Recuerdo perfectamente aquellas primeras lecturas del género. Libros que rondaban por las estanterías de casa. El encuentro transcurrió seguramente a la salida del colegio. Las hermanas Brönte. Cumbres borrascosas, sí, pero, en mi caso, Jane Eyre. Y, no, no pongan esa cara. Las Brönte son puro terror. Empecé a leer fascinada por esa geografía extraña. Recuerdo aún el impacto de la palabra «páramo». Algo húmedo, mojado y frío. Jane Eyre vagando por el páramo, toda esperanza perdida y la voz de Mr. Rochester llamándola desde otra realidad. El maltrato, la injusticia, la aleatoriedad de la autoridad, eso es el terror. Por primera vez la literatura me provocaba algo físico, el libro que te habla directo al corazón.
¿Cuántas escenas así habría en una biblioteca? La exploración era necesaria. Encontré al bebé fantasma que lloraba del otro lado de la pared en un hotel de Montevideo en el cuento La puerta condenada, de Julio Cortázar. Di con Poe y Lovecraft, y La biblioteca de Babel dirigida por Jorge Luis Borges y editada con amor, lujo y un gusto irreproducible por Franco Maria Ricci que aquí nos llegó de la mano del primer Siruela. Algo impensable hoy.
La sección ‘Informe sobre ciegos’ de Sobre héroes y tumbas, de Ernesto Sábato, acerca de esa secta subterránea que aún me pone los pelos de punta o El libro de los seres imaginarios, de Jorge Luis Borges, donde aparece la banshee, el hada celta que llora debajo de las ventanas de quien va a morir, y sobre el hidebehind («se esconde detrás»), un ser que siempre está a nuestras espaldas, que nunca vemos, ni por el rabillo del ojo, pero ahí se oculta y un día se decidirá a dar el golpe final.
Ningún fantasma es sólo un fantasma: son la expresión de un trauma. Algunos son los responsables del horror. Otros son el resultado de una injusticia que necesita reparación. Esa reparación es imposible porque el crimen ya ha ocurrido y quien necesita consuelo somos nosotros, los vivos.

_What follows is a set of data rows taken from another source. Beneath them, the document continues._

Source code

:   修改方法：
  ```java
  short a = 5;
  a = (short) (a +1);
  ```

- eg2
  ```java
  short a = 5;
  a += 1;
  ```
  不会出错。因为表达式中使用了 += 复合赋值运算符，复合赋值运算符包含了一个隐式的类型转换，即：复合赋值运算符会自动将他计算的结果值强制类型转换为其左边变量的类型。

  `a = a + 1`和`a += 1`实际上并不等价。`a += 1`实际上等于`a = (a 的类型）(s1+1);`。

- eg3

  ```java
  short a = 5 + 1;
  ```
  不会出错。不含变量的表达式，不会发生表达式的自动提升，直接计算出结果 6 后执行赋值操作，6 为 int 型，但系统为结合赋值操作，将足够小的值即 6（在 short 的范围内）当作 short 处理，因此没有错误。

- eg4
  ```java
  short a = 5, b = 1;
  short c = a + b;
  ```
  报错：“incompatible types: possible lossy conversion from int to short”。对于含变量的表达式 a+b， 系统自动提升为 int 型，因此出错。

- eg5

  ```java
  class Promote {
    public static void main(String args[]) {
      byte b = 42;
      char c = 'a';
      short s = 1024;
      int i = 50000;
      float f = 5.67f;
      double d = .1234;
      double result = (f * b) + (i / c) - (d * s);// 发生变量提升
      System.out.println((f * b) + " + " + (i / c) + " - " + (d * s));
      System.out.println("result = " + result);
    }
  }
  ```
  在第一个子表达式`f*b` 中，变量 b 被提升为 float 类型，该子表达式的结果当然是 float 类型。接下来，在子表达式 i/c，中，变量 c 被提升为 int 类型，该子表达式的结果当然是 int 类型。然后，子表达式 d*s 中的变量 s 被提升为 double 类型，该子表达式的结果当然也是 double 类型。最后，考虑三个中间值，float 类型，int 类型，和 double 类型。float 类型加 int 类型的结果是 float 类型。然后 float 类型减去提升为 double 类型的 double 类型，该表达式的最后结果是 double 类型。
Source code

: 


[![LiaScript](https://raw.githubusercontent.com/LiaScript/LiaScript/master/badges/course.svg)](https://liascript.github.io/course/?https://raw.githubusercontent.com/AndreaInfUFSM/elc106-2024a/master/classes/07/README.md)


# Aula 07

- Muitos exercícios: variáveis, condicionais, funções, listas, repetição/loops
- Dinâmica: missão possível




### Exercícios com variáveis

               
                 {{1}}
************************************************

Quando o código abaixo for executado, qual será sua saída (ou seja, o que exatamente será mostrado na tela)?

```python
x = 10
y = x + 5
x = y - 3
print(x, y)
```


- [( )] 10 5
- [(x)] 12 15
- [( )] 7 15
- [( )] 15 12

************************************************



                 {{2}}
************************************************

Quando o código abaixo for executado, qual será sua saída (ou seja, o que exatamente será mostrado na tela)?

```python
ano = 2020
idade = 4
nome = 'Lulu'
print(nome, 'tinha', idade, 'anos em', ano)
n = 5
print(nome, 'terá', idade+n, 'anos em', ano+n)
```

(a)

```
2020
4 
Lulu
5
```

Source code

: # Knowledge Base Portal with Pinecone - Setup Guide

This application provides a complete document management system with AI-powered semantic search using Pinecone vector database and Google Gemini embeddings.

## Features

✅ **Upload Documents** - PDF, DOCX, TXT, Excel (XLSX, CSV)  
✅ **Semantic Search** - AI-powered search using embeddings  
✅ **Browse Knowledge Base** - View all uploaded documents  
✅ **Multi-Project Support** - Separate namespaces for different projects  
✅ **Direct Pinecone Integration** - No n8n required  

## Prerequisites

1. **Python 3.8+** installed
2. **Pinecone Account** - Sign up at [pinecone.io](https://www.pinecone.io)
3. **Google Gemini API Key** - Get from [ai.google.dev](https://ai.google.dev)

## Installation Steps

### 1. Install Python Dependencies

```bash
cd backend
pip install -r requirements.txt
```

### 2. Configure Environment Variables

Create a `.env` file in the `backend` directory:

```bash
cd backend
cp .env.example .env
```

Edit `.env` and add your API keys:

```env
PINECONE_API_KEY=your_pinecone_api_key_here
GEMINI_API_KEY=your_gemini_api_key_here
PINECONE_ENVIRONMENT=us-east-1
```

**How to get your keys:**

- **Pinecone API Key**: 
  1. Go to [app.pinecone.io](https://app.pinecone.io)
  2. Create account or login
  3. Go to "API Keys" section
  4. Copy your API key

Porque de eso se trata. En estos días de muertos y difuntos, de cementerios floridos, de panellets y castañas, de incertidumbre climática y de virus mortíferos, lo que nos da terror no son los pobres fantasmas, ni los muertos vivientes, ni los hombres lobo, ni los vampiros, ni cualquiera de las criaturas que pueblan la imaginación macabra de un número ingente de escritores.
Lo que nos aterra son los vivos, todos los vivos, porque en todos habita la posibilidad de que, en cualquier momento, el hidebehind decida hacer de nosotros un monstruo.